Смеются. Настоящие дети!
– А все провиянтские... пусто б им было!
– Знамо, провиянтские... Не француз нас бьет, а свой брат чиновник.
В стороне от дороги спешились гусары и кучкой уселись около чего-то, рассматривают что-то с большим вниманием. Дурова подъезжает к ним. В средине кружка сидит старый гусар и держит на коленях что-то такое, к чему и приковано внимание всего кружка. Это что-то - черненькая собачонка. Бок у нее перевязан окровавленной тряпкой. Суровые, загорелые лица гусар с нежной любовью и жалостью смотрят на раненое животное.
– Что это, братцы?
– спрашивает девушка, тоже спешиваясь.
– Да вот Жучка наша эскадронная отходит.
– Ах, бедненькая!
– ранена разве?
– Да, ранил вчера проклятый француз... Семь раз с нами в атаку ходила - целехонька была... Уж мы ее и отгоняли, так нет - вон дядю Пилипенка она на шаг от себя не отпускала, любит ево шибко, - ну, и зашибли ее, - говорил словоохотливый гусарик.

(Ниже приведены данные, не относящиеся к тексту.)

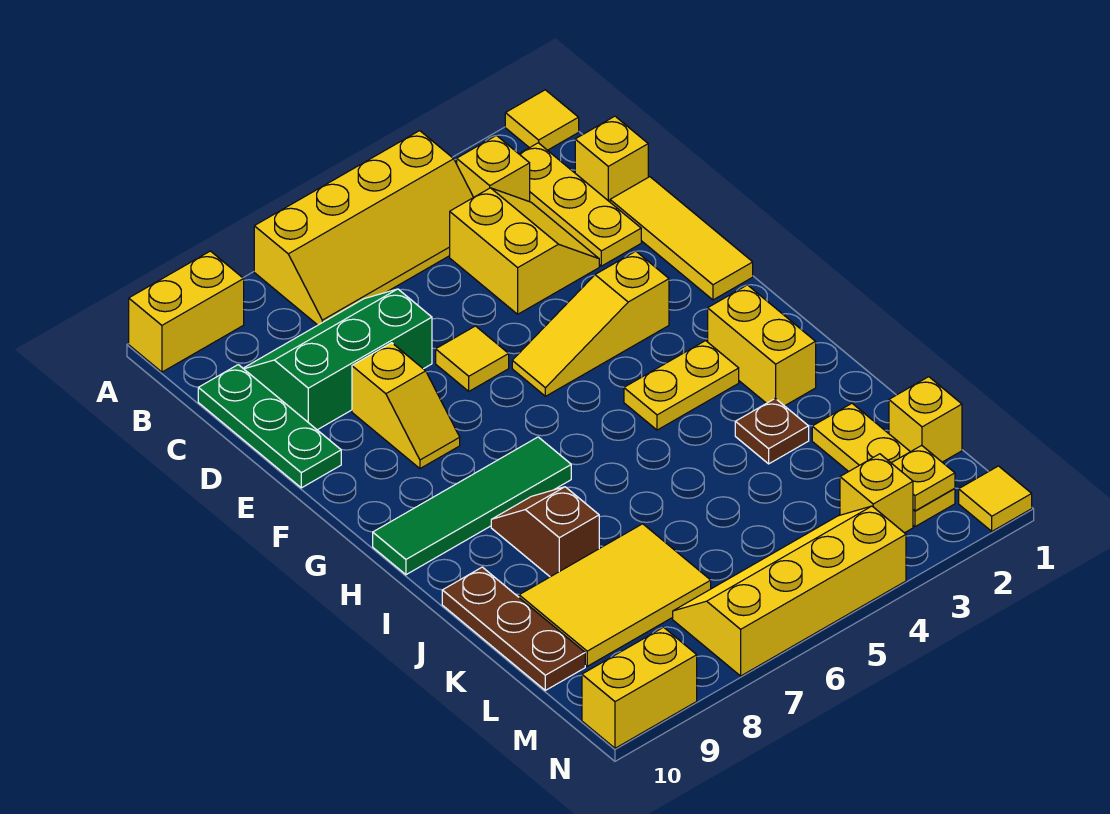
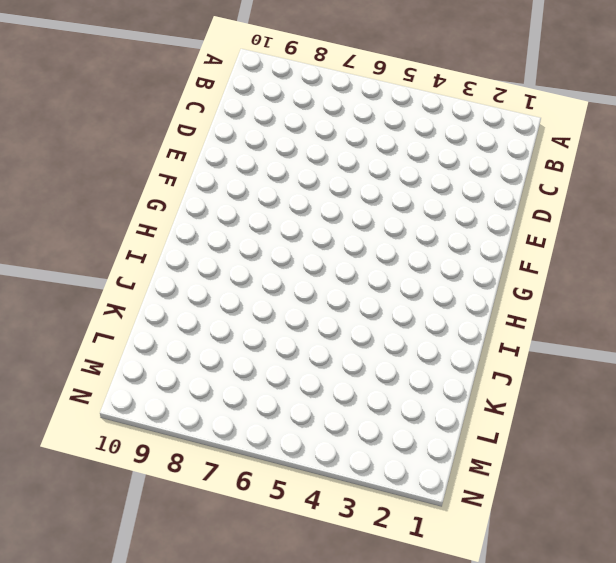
none -> yellow tile A1 level 1
none -> yellow slope A4:B7 level 1 top A
none -> yellow brick A9:A10 level 1

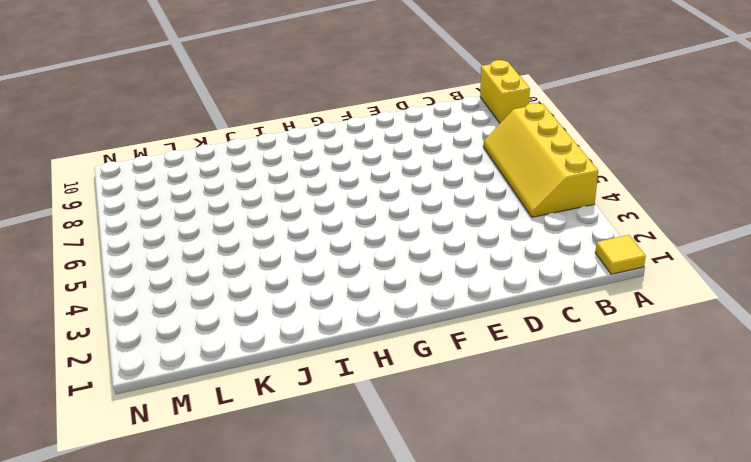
none -> yellow plate B2:D2 level 1
none -> yellow brick B3 level 1
none -> yellow brick C1 level 1

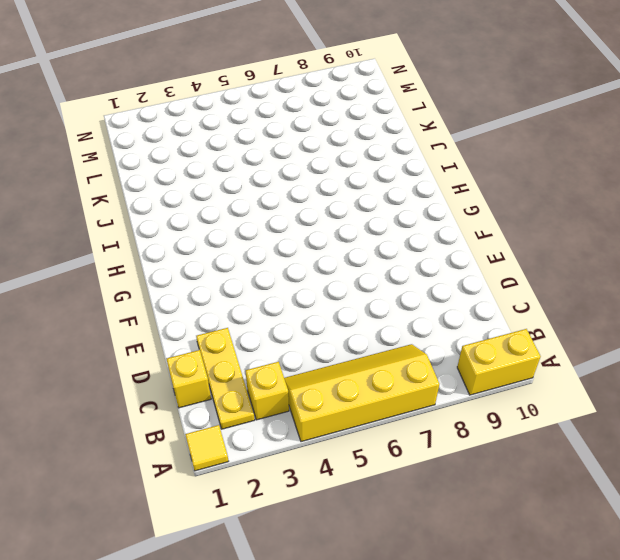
none -> yellow slope C3:D4 level 1 top 4
none -> green slope C7:D9 level 1 top D
none -> green plate C10:E10 level 1

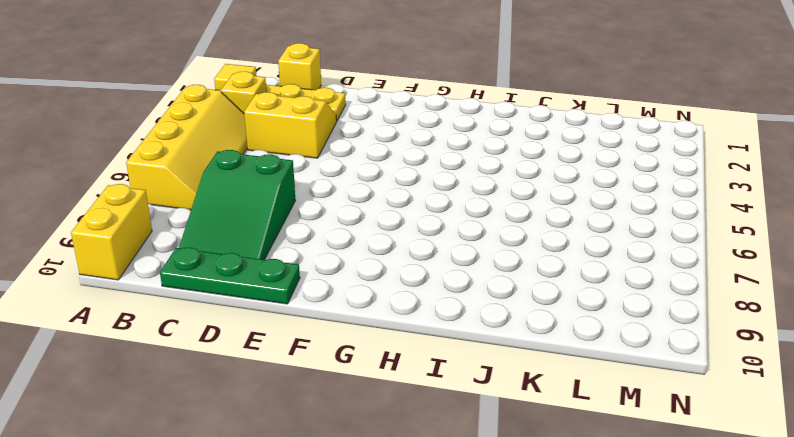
green slope C7:D9 level 1 top 7 -> green slope C7:D9 level 1 top D
none -> yellow tile D1:F1 level 1
none -> yellow tile E6 level 1
none -> yellow slope E8:F8 level 1 top E

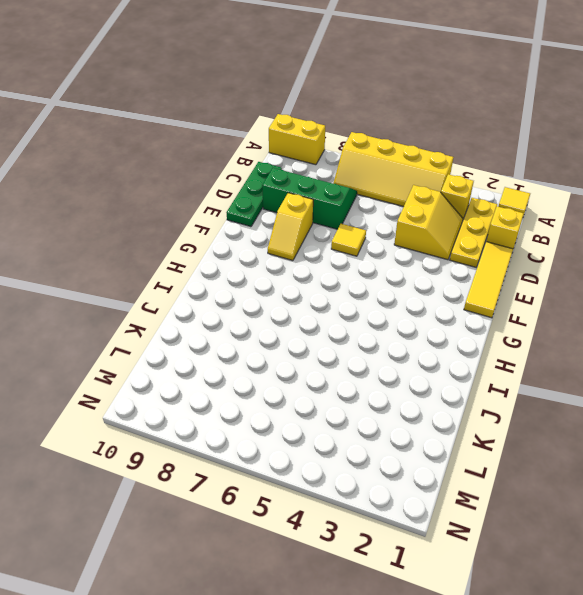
none -> yellow slope F3:F5 level 1 top 3
none -> yellow brick H2:I2 level 1
none -> yellow plate H3:H4 level 1

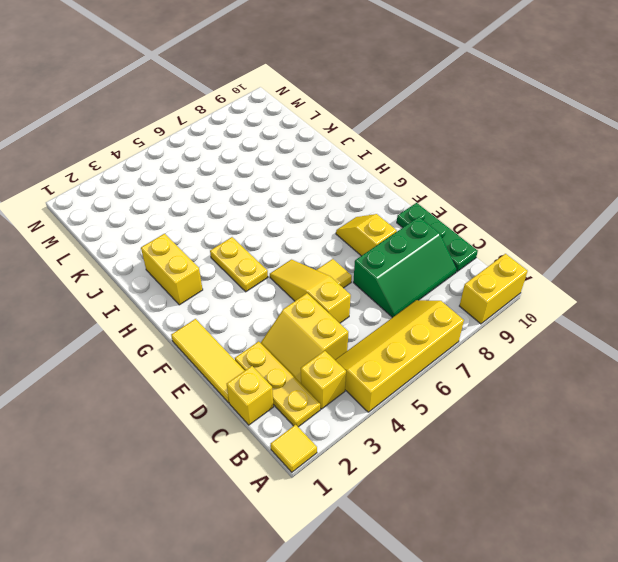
yellow slope D5:F5 level 1 top D -> yellow slope F3:F5 level 1 top 3
yellow plate G4:H4 level 1 -> yellow plate H3:H4 level 1
none -> green tile H7:H10 level 1
none -> brown slope I8:J8 level 1 top J
none -> brown plate J3 level 1

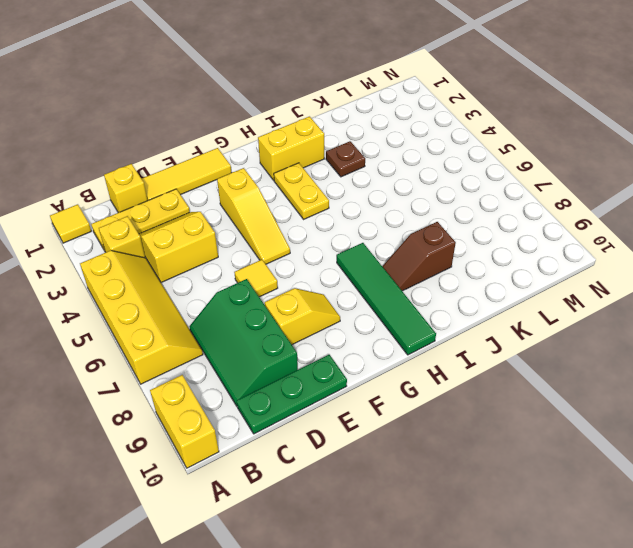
none -> brown plate J10:L10 level 1
none -> yellow plate K2:M2 level 1
none -> yellow tile K7:L9 level 1

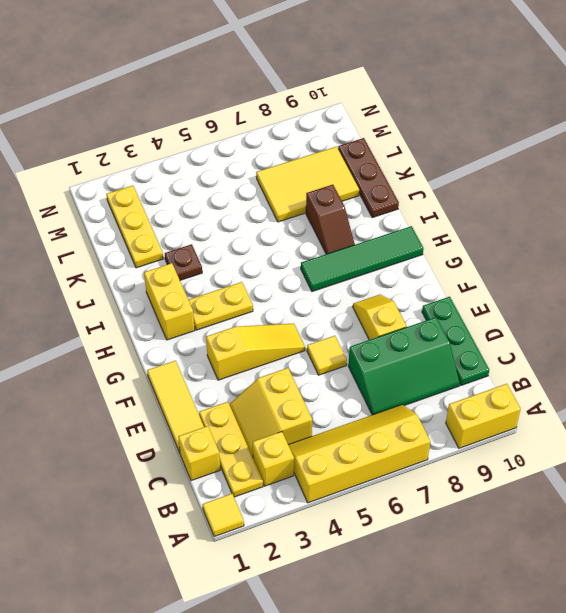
none -> yellow brick L1 level 1
none -> yellow brick M3 level 1
none -> yellow slope M4:N7 level 1 top N

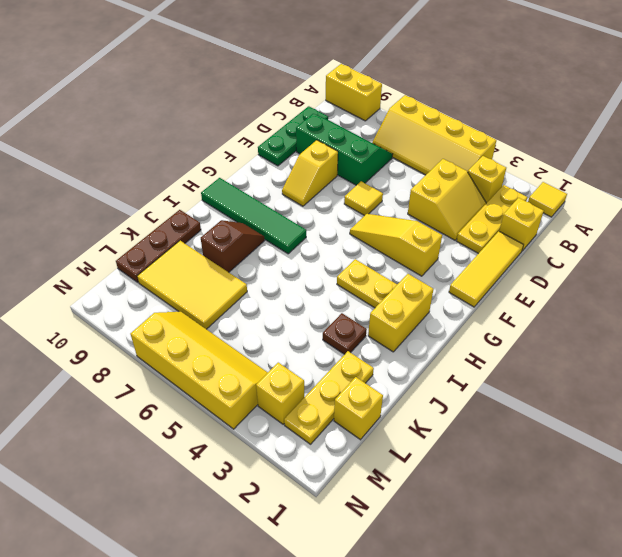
none -> yellow tile N1 level 1
none -> yellow brick N9:N10 level 1
none -> yellow plate M2 level 2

А дядя Пилипенко глаз не спускает с своего дорогого, раненого друга. Руки, загрубелые в битве, никогда не дрожавшие, когда тяжелым палашом мозжили и турецкие, и французские головы, или когда в Италии сплетали этим палашом кровавые лавры Суворову - эти руки теперь дрожат, бережно поддерживая умирающую Жучку. И углы губ дрожат у старого гусара, под седыми бровями блестят слезы на опущенных ресницах.